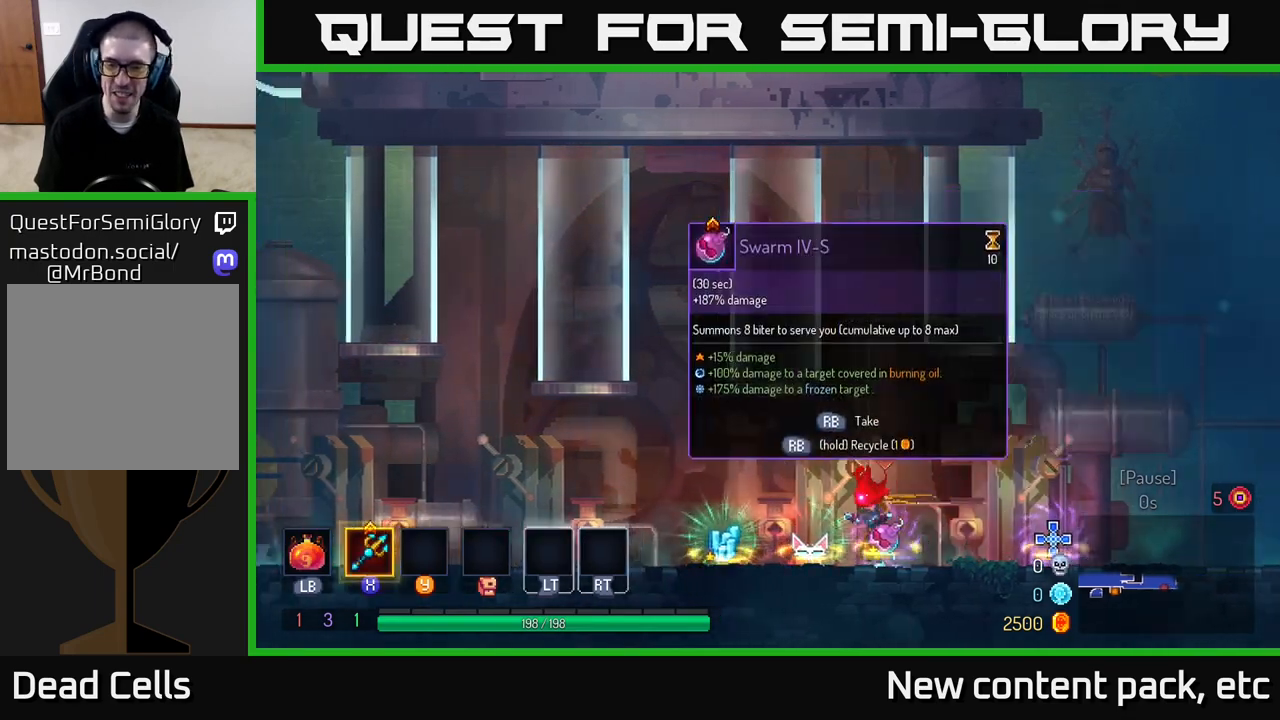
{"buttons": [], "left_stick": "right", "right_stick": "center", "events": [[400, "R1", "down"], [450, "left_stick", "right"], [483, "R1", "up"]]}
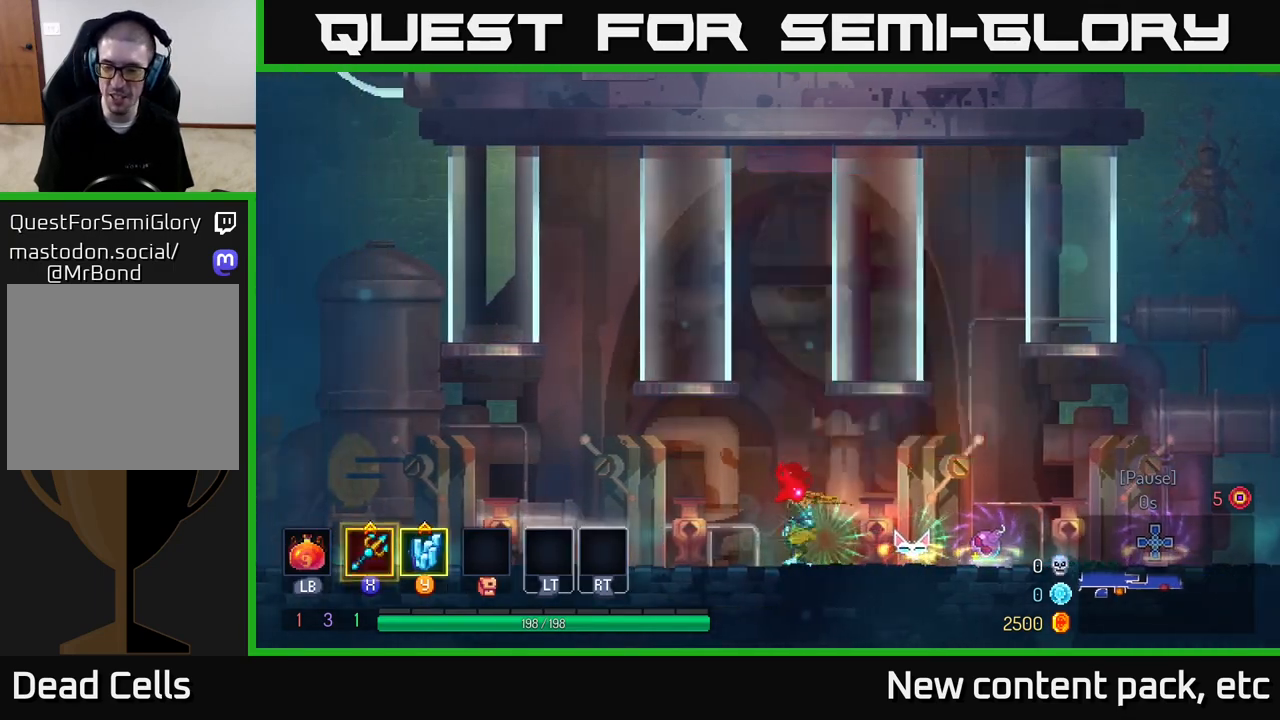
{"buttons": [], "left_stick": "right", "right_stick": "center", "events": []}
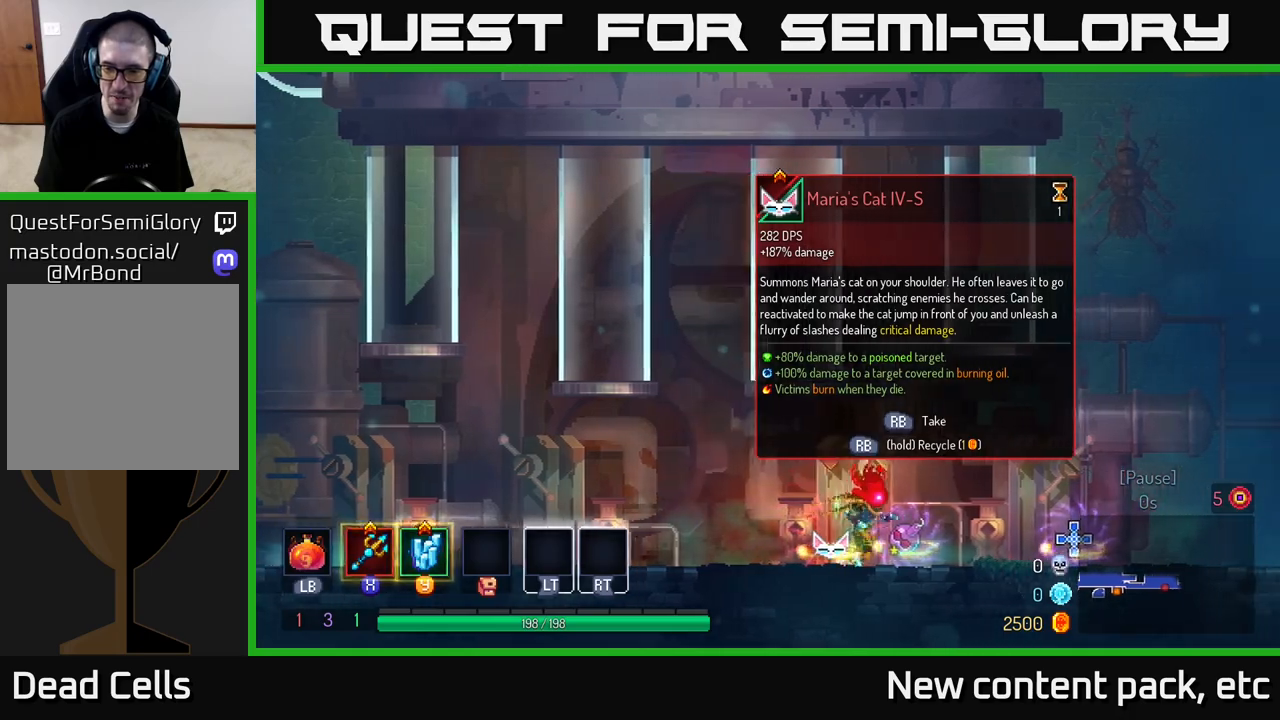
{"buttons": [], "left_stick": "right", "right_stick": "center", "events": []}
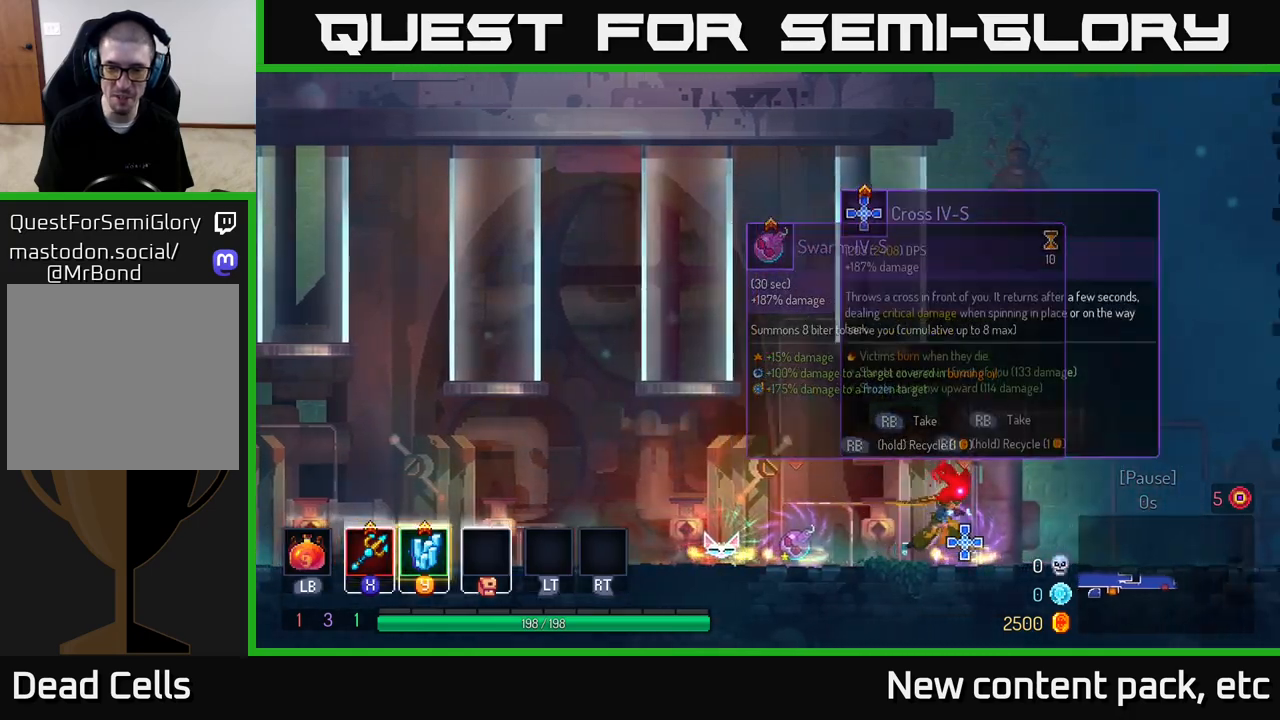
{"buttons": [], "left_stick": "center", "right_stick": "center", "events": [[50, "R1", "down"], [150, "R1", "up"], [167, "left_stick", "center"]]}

* * *

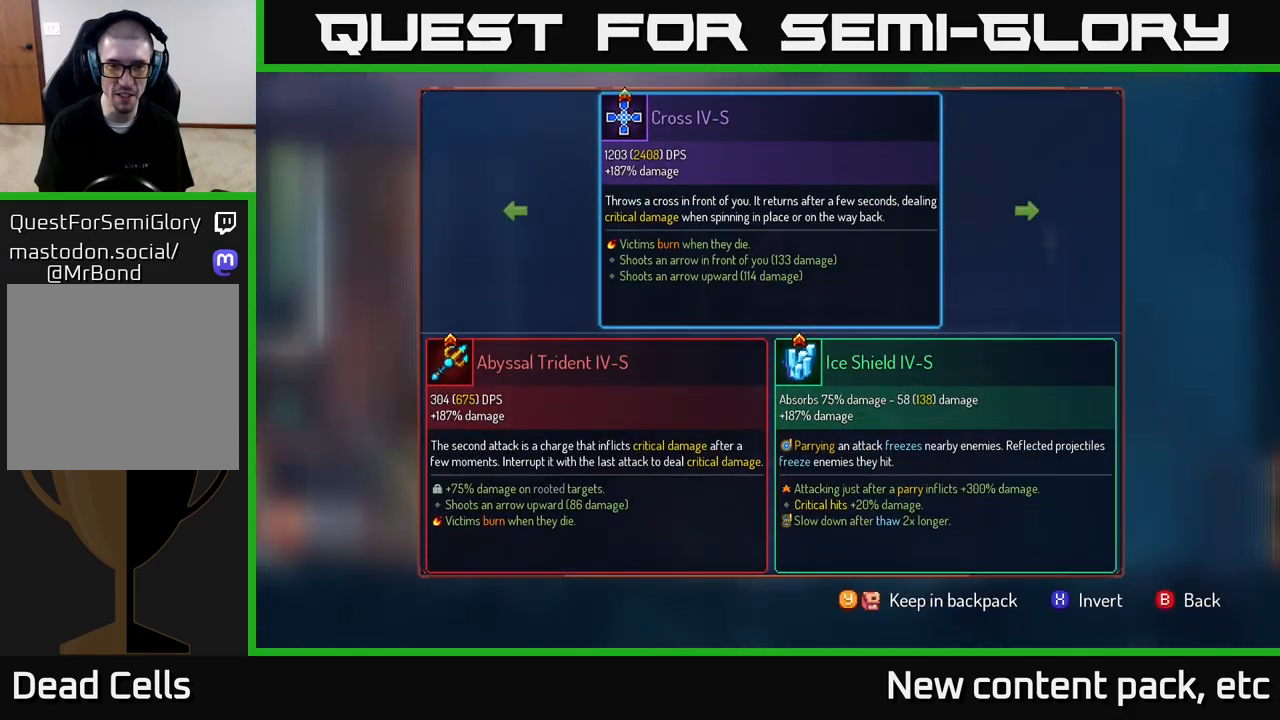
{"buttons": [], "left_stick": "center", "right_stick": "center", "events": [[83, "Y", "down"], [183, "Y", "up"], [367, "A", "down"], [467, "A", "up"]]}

» Work instruction: If a line of the listing above holds the string "down", copy it.

» Written solution:
{"buttons": [], "left_stick": "right", "right_stick": "center", "events": [[400, "R1", "down"], [450, "left_stick", "right"], [483, "R1", "up"]]}
{"buttons": [], "left_stick": "center", "right_stick": "center", "events": [[50, "R1", "down"], [150, "R1", "up"], [167, "left_stick", "center"]]}
{"buttons": [], "left_stick": "center", "right_stick": "center", "events": [[83, "Y", "down"], [183, "Y", "up"], [367, "A", "down"], [467, "A", "up"]]}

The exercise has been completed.